La relation PSAN-CGP ne se limite cependant pas qu’à la fourniture de solutions d’investissement. Voilà plusieurs années que l’écosystème crypto s’est mis en branle-bas de combat pour se rendre plus accessible. « Nous cherchons à élever le niveau de culture des CGP dans ce domaine. L’ambition n’est pas d’en faire des experts, car ils n’ont pas forcément le temps. Mais nous souhaitons qu’ils en sachent suffisamment pour être à l’aise avec leurs clients », indique Marc Lécorché, président et fondateur de Qwarks. Ce dernier multiplie ainsi les webinaires et les tables rondes, tout en rédigeant un compte-rendu mensuel ainsi qu’une newsletter hebdomadaire des actualités du secteur. « Nous fournissons beaucoup de contenu peu consommateur en temps. Je pense qu’un CGP devrait consacrer au moins 2 heures par mois à la classe d’actifs », pointe-t-il.

Même son de cloche du côté du groupe DLPK. « Nous passons 2 heures, une à deux fois par semaine, avec des CGP pour leur expliquer les fondamentaux de l’écosystème. L’objectif est de leur donner une première couche de compréhension, charge à eux ensuite de se forger leur conviction », partage Laurent Ovion.

… pour favoriser l’investissement

L’énergie déployée par le secteur combinée aux derniers développements en provenance des Etats-Unis a conduit à un intérêt renouvelé pour la classe d’actifs.

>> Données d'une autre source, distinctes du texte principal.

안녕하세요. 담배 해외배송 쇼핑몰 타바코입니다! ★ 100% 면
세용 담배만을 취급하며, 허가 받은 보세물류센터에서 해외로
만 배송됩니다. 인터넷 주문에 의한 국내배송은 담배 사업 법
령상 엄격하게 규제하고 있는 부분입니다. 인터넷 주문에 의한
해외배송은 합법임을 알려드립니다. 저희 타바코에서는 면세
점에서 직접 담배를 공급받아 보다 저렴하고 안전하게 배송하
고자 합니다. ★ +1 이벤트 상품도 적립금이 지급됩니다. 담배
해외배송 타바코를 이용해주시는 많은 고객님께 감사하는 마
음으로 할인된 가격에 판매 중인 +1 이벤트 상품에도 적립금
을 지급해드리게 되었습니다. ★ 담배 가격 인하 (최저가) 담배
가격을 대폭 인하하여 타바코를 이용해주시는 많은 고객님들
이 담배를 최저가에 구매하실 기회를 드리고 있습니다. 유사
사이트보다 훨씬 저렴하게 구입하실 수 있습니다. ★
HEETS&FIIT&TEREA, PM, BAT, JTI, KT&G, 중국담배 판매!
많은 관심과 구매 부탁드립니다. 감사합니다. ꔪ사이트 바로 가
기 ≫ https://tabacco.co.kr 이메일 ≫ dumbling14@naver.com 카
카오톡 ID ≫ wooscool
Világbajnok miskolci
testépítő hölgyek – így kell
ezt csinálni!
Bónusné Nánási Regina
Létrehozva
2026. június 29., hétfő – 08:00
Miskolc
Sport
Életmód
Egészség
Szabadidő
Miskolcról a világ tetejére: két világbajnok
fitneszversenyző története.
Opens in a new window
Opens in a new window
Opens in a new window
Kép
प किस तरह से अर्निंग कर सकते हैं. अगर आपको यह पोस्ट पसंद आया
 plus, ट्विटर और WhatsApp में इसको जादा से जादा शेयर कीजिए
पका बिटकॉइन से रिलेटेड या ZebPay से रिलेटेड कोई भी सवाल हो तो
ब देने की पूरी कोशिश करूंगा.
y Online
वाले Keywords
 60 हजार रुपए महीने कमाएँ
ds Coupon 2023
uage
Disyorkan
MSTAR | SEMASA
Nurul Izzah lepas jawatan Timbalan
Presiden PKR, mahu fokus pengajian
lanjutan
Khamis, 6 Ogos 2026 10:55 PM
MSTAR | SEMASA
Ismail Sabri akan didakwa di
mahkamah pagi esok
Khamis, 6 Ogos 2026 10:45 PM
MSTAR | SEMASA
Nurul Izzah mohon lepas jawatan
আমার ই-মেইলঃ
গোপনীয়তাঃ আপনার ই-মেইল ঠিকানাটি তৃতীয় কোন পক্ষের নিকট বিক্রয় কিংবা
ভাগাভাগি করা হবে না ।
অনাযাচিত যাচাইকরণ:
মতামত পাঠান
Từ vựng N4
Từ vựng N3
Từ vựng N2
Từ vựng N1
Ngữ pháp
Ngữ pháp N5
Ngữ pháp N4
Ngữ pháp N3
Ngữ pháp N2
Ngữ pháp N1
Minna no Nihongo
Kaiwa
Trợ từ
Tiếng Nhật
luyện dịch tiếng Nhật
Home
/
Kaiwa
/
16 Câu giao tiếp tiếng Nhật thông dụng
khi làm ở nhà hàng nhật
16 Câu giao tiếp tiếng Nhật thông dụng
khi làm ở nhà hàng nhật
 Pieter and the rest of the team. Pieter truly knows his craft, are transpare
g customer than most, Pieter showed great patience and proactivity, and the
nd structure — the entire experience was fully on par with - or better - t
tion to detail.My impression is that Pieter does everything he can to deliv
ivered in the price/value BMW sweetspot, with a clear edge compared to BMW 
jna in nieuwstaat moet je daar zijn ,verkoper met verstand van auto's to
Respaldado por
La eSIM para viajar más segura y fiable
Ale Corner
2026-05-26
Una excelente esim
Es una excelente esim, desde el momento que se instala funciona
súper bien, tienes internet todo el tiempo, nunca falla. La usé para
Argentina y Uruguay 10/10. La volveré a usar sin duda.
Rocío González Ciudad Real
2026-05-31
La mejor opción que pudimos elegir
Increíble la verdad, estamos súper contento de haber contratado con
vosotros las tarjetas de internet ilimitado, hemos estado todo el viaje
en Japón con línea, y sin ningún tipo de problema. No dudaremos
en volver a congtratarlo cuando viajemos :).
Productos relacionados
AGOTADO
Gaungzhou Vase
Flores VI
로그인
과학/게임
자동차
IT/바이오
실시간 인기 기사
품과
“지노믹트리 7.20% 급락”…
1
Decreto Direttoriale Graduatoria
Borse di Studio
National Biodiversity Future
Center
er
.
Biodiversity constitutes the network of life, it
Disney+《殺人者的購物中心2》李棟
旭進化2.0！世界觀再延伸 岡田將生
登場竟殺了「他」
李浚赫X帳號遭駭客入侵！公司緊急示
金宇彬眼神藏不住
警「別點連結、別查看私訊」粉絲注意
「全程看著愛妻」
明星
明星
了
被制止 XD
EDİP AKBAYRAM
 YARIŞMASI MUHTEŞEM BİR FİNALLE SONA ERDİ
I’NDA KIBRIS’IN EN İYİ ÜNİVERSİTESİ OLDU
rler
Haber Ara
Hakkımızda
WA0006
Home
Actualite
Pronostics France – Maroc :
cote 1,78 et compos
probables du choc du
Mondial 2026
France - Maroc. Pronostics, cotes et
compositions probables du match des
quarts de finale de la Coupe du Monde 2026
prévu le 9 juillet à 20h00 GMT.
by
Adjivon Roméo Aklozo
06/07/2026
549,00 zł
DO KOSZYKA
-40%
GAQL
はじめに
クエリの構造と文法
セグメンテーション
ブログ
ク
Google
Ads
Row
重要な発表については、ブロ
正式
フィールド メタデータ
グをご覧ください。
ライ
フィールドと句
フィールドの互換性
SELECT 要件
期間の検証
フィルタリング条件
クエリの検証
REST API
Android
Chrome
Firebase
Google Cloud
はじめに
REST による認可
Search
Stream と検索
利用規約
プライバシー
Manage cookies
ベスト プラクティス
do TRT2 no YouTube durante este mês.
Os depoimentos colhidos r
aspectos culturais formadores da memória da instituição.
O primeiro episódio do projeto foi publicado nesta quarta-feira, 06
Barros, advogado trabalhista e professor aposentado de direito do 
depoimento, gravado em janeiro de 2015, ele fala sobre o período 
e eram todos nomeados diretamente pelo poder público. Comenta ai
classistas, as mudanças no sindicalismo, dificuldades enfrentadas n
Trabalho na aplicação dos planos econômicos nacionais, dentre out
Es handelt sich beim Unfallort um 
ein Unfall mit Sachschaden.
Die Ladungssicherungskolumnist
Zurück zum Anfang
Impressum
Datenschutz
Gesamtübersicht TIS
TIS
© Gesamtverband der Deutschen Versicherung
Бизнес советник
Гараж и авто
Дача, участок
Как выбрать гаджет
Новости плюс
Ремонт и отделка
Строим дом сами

Néanmoins, il faut rester lucide : l’adoption n’en est qu’à ses débuts. Si 82 % des individus interrogés par Ipsos dans le cadre de l’étude de l’Adan et KPMG disent avoir entendu parler des crypto-actifs, ils ne sont que 16 % à avoir entendu parler des stablecoins, et encore moins nombreux à maîtriser le sujet. « Les innovations de rupture s’étalent sur des cycles de 5 à 8 ans. Nous arrivons à la fin du premier, celui des innovateurs et des premiers utilisateurs, pour entamer une phase de compréhension, qui devrait à nouveau durer 5 à 8 ans. Nous ne sommes donc qu’au début. C’est toutefois un moment charnière car nous allons bientôt observer une normalisation », expose Laurent Ovion. Les eaux restent donc troubles et il n’est pas superflu de s’armer d’un PSAN pour les écumer. D’autant qu’en plus de déléguer la gestion, recourir à un prestataire permet aussi de déléguer la sécurité des actifs, tout comme en finance traditionnelle. Une façon de faire qui plaît aux conseillers.

« Notre approche consiste à intégrer cette classe d’actifs comme une autre, avec les mêmes exigences réglementaires et d’adéquation au profil de risque. Nous visons un horizon de moyen - long terme. Si l’on a comme thèse la voie de l’adoption, alors il est raisonnable d’intégrer la cryptomonnaie dans le patrimoine déjà diversifié d’un client apte », conclut le fondateur du cabinet Gefinéo.